Auditing Asset-Specific Preferences in Financial Large Language Models: Evidence from Bitcoin Representations and Portfolio Allocation

arXiv:2606.02528v1 Announce Type: cross Abstract: Large language models now power robo-advisors and trading agents, yet whether they carry built-in biases toward specific assets is largely untested. We ask three questions: do LLMs systematically prefer certain financial instruments; can an internal representation with causal leverage over those preferences be identified; and does that representation affect downstream financial decisions? We develop a three-level audit protocol and apply it to Bitcoin. First, a behavioral audit of eight frontier LLMs shows that Bitcoin's ranking among money-lik
The proliferation of Large Language Models (LLMs) in financial applications necessitates immediate scrutiny into their inherent biases as they transition from research to deployment.
Biases in financial LLMs can lead to systematically skewed financial advice and portfolio allocations, posing significant risks for investors and potentially destabilizing markets.
The focus is shifting from simply deploying LLMs in finance to actively auditing and understanding their internal representations and preferences for specific assets, impacting regulatory and development protocols.
- · AI ethicists and auditors
- · Regulatory bodies
- · Retail investors (via improved transparency)
- · Unregulated 'robo-advisors'
- · LLM developers ignoring bias audits
- · Investors exposed to biased agents
Increased demand for robust auditing frameworks and tools for financial AI models.

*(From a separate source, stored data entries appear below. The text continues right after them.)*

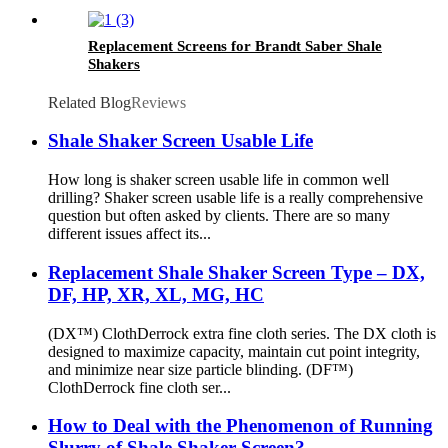
Replacement Screens for Brandt Saber Shale
Shakers
Related Blog
Reviews
Shale Shaker Screen Usable Life
How long is shaker screen usable life in common well
drilling? Shaker screen usable life is a really comprehensive
question but often asked by clients. There are so many
different issues affect its...
Replacement Shale Shaker Screen Type – DX,
DF, HP, XR, XL, MG, HC
(DX™) ClothDerrock extra fine cloth series. The DX cloth is
designed to maximize capacity, maintain cut point integrity,
and minimize near size particle blinding. (DF™)
ClothDerrock fine cloth ser...
How to Deal with the Phenomenon of Running
Slurry of Shale Shaker Screen?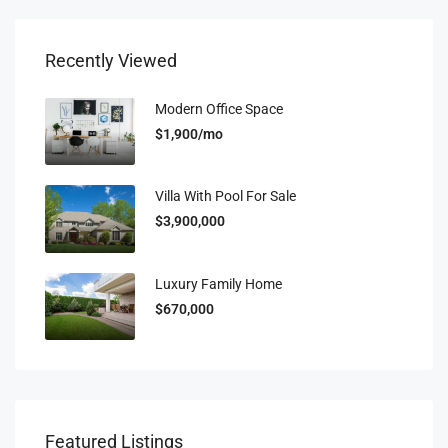
Recently Viewed
Modern Office Space
$1,900/mo
Villa With Pool For Sale
$3,900,000
Luxury Family Home
$670,000
Featured Listings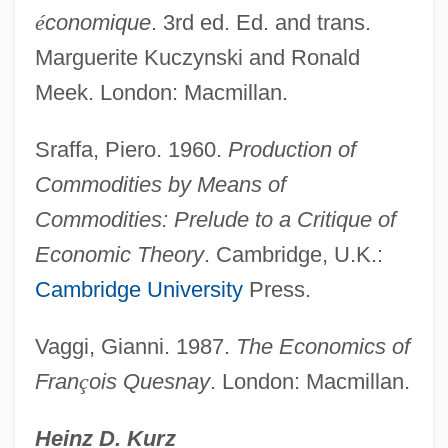
é
conomique
. 3rd ed. Ed. and trans.
Marguerite Kuczynski and Ronald
Meek. London: Macmillan.
Sraffa, Piero. 1960.
Production of
Commodities by Means of
Commodities: Prelude to a Critique of
Economic Theory
. Cambridge, U.K.:
Cambridge University
Press.
Vaggi, Gianni. 1987.
The Economics of
Fran
ç
ois Quesnay
. London: Macmillan.
Heinz D. Kurz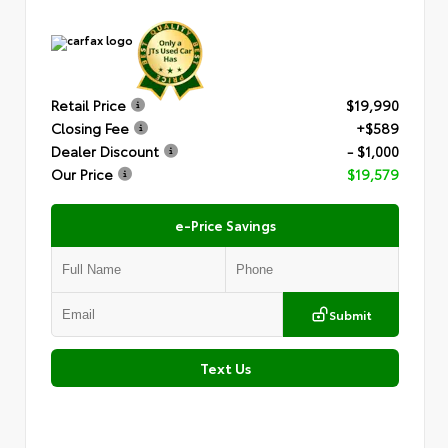
Retail Price
$19,990
Closing Fee
+$589
Dealer Discount
- $1,000
Our Price
$19,579
e-Price Savings
Submit
Text Us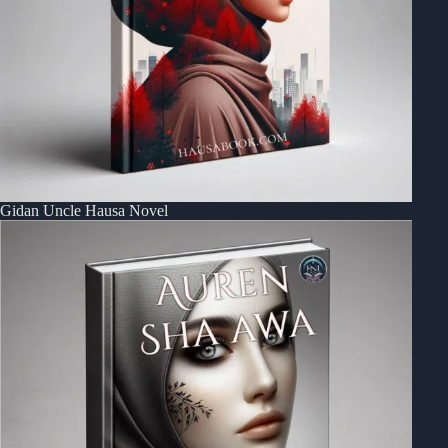
Gidan Uncle Hausa Novel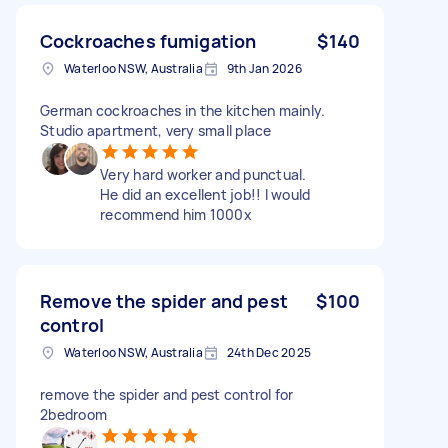
Cockroaches fumigation
$140
Waterloo NSW, Australia
9th Jan 2026
German cockroaches in the kitchen mainly.
Studio apartment, very small place
Very hard worker and punctual.
He did an excellent job!! I would
recommend him 1000x
Remove the spider and pest
$100
control
Waterloo NSW, Australia
24th Dec 2025
remove the spider and pest control for
2bedroom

Regulatory bodies may mandate bias audits for all AI-powered financial advisory tools, shaping product development.
The transparency unearthed could influence asset valuations, particularly for assets found to be systematically favored or disfavored by prominent AI models.
This signal links to a primary source. Continuum Brief monitors and indexes it as part of the live intelligence stream — we do not republish source content.